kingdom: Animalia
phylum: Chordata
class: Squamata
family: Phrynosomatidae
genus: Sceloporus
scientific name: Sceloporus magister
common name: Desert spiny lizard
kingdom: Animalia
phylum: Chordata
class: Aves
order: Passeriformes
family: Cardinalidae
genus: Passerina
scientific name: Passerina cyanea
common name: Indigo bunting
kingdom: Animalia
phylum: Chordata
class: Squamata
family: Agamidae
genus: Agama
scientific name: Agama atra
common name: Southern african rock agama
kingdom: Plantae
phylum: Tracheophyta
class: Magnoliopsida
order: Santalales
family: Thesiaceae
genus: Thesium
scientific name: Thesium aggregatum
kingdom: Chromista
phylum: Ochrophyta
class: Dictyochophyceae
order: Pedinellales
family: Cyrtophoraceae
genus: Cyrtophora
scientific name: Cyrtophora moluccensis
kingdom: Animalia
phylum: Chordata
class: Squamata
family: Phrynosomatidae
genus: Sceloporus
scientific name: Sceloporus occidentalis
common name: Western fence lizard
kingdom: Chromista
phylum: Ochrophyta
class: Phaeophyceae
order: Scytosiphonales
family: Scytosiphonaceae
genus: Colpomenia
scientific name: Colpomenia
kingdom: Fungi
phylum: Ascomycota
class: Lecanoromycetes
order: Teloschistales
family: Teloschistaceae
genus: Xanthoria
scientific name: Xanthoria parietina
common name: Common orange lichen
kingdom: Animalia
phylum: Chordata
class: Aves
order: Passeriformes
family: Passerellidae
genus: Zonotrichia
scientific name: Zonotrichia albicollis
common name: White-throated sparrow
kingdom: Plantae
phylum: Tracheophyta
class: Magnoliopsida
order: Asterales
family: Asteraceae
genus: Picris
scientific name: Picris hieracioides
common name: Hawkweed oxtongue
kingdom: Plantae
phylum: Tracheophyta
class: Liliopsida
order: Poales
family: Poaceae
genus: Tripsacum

■ ■ ■ ■ ■ ■ ■

- WORK INSTRUCTIONS -
Copy every line of the records above without changing a single character.

- FULL SOLUTION -
kingdom: Animalia
phylum: Chordata
class: Squamata
family: Phrynosomatidae
genus: Sceloporus
scientific name: Sceloporus magister
common name: Desert spiny lizard
kingdom: Animalia
phylum: Chordata
class: Aves
order: Passeriformes
family: Cardinalidae
genus: Passerina
scientific name: Passerina cyanea
common name: Indigo bunting
kingdom: Animalia
phylum: Chordata
class: Squamata
family: Agamidae
genus: Agama
scientific name: Agama atra
common name: Southern african rock agama
kingdom: Plantae
phylum: Tracheophyta
class: Magnoliopsida
order: Santalales
family: Thesiaceae
genus: Thesium
scientific name: Thesium aggregatum
kingdom: Chromista
phylum: Ochrophyta
class: Dictyochophyceae
order: Pedinellales
family: Cyrtophoraceae
genus: Cyrtophora
scientific name: Cyrtophora moluccensis
kingdom: Animalia
phylum: Chordata
class: Squamata
family: Phrynosomatidae
genus: Sceloporus
scientific name: Sceloporus occidentalis
common name: Western fence lizard
kingdom: Chromista
phylum: Ochrophyta
class: Phaeophyceae
order: Scytosiphonales
family: Scytosiphonaceae
genus: Colpomenia
scientific name: Colpomenia
kingdom: Fungi
phylum: Ascomycota
class: Lecanoromycetes
order: Teloschistales
family: Teloschistaceae
genus: Xanthoria
scientific name: Xanthoria parietina
common name: Common orange lichen
kingdom: Animalia
phylum: Chordata
class: Aves
order: Passeriformes
family: Passerellidae
genus: Zonotrichia
scientific name: Zonotrichia albicollis
common name: White-throated sparrow
kingdom: Plantae
phylum: Tracheophyta
class: Magnoliopsida
order: Asterales
family: Asteraceae
genus: Picris
scientific name: Picris hieracioides
common name: Hawkweed oxtongue
kingdom: Plantae
phylum: Tracheophyta
class: Liliopsida
order: Poales
family: Poaceae
genus: Tripsacum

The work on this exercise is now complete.